Depuis 1848, les Républicains du village n'étaient pas restés les deux pieds
dans le même sabot, aussi Rozier ne crie pas dans le désert. Pour preuve : le
maire François Magne est avec eux. Expert géomètre comme Rozier, mais âgé
de 59 ans, alors que notre héros en a 38, il va suivre les 45 habitants qui
partent vers le chef-lieu pour se faire entendre. Pour en mentionner quelques
autres, citons le limonadier d'avant la limonade Charles Louis Caussanel, le
cordonnier Drulhe, bras droit de Rozier, ou Buissou, le paysan. L'insurrection
rassemble les générations : Caussanel est un cousin du Caussanel qui dirige
les Républicains à Rodez et Rozier conduit l'action aux côtés de son gendre.
À parler des professions, il faut se méfier : parfois le limonadier est un peu
paysan et le paysan peut avoir un pied en vile. Rozier est un bel exemple de révolté
à la croisée de plusieurs mondes : en tant qu'expert géomètre, il est un
citadin mais il traite souvent les problèmes des paysans et des partages des
fermes. Ils
sont partis 45 et arrivent 150 aux portes de Rodez. Au lieu d'une action
surprise, les responsables laissent un délai au préfet, pour qu'il se range au
côté de la République. Rozier enrage contre ses propres amis : "Les
habitants de Rodez sont une bande de … et je désire qu'ils n'aient plus
besoin de moi à l'avenir". En effet, le préfet en profite pour organiser
la riposte et, à Rodez comme partout, la victoire revient aux futurs bâtisseurs
du Second Empire, une page sombre de l'histoire de France. Celui
qui rapporte les propos de Rozier ne mentionne pas la langue parlée. Je pense
qu'il cria en patois. Rozier, je l'ai choisi, pour rendre hommage aux républicains
de la Seconde République, car il se distingua par l'usage de cette langue.

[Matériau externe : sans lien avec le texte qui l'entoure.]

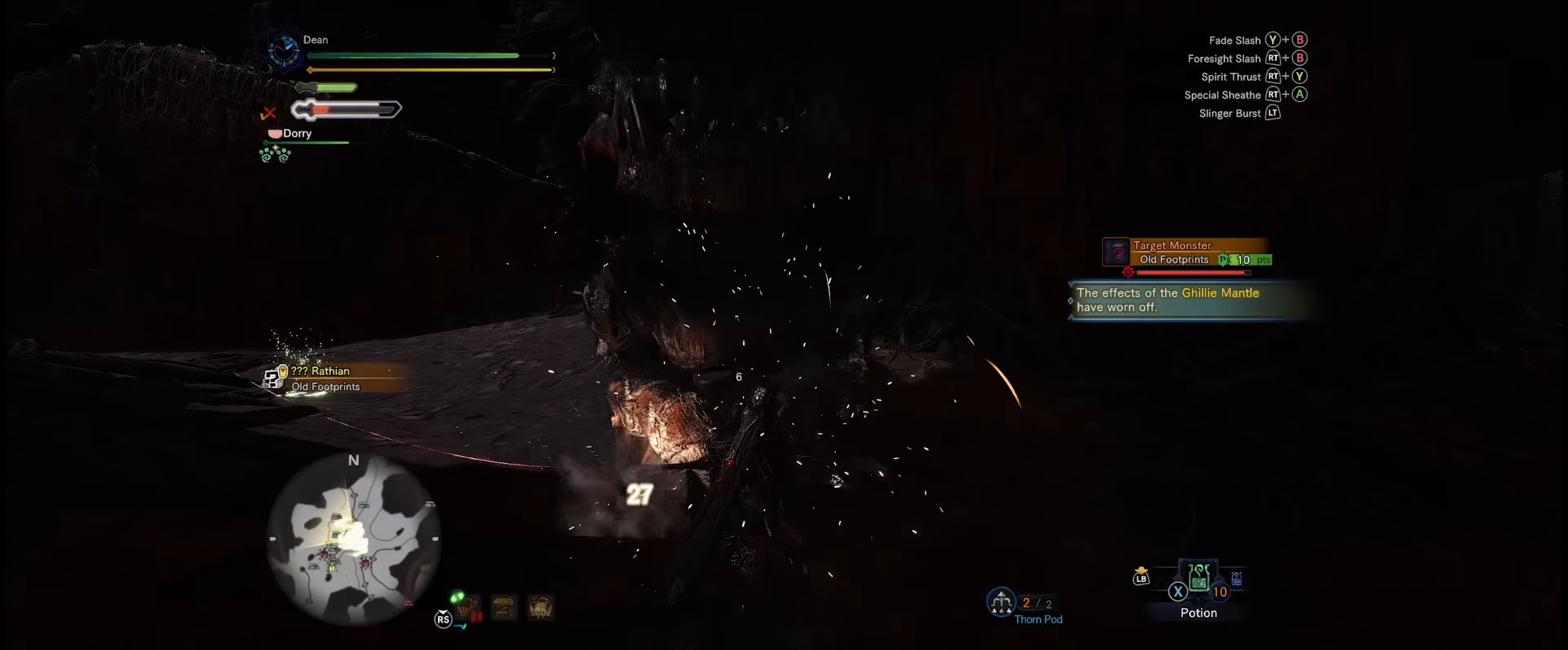
{"buttons": [], "left_stick": "up", "right_stick": "center", "events": [[16, "R2", "up"], [83, "R2", "down"], [183, "R2", "up"], [233, "R2", "down"], [333, "R2", "up"], [383, "R2", "down"], [483, "R2", "up"]]}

Puisque le suffrage universel (que je dis masculin) venait d'être imposé,
Rozier considéra que la République devait aller au-devant des paysans (la
masse à convaincre) en s'appuyant sur leur culture : utilisation des veillées,
des fables, des contes et des chants, le tout en patois (nous dirons maintenant
en occitan). Face
à la pédagogie du missionnaire qui voulait que l'idéal socialiste soit apporté
de l'extérieur à des masses incultes, Rozier inventa la pédagogie de l'homme
de terrain qui voulait faire surgir le nouvel idéal de la vie concrète à
partir de l'histoire même. Je pense que l'idéal socialiste se situait au
carrefour des deux démarches mais l'histoire fit que presque personne ne se présenta
en ce lieu de rencontre : les ouvriers plus portés à se déplacer constituèrent
le mouvement ouvrier sur les routes du progrès (et on parlera de l'aristocratie
ouvrière) tandis que les paysans forcément attachés à leur territoire ne
furent progressistes que pour eux (quand ils le furent). En 1848, nous étions
à l'aube d'une ère nouvelle et en même temps que l'industrialisation
s'imposait les militants socialistes se formaient. Le coup d'État du 2 décembre
eut des conséquences considérables sur notre histoire progressiste. Cette
histoire nous permet de poser mille questions cruciales dont j'extrais les trois
suivantes : -
Pourquoi est-elle si méconnue ? -
Pourquoi et comment la Troisième République fut fille de la Seconde, engendrée
par le Première ? -
Pourquoi les Républiques françaises se sont-elles toutes effondrées dans le
drame, à un moment où la gauche semblait avoir le vent en poupe ? (Je ne prétends
pas ainsi annoncer le type de mort qui attend la Cinquième). Rozier
comme des milliers d'autres sera condamné à la transportation en Algérie
qu'il s'évita un temps en se cachant, mais arrêté à nouveau en 1858 il dut
subir sa peine (François Magne y mourra). Plus tard, sa fille recevra une
petite pension de la République qui en 1880 pensa aux vieux quarante-huitards.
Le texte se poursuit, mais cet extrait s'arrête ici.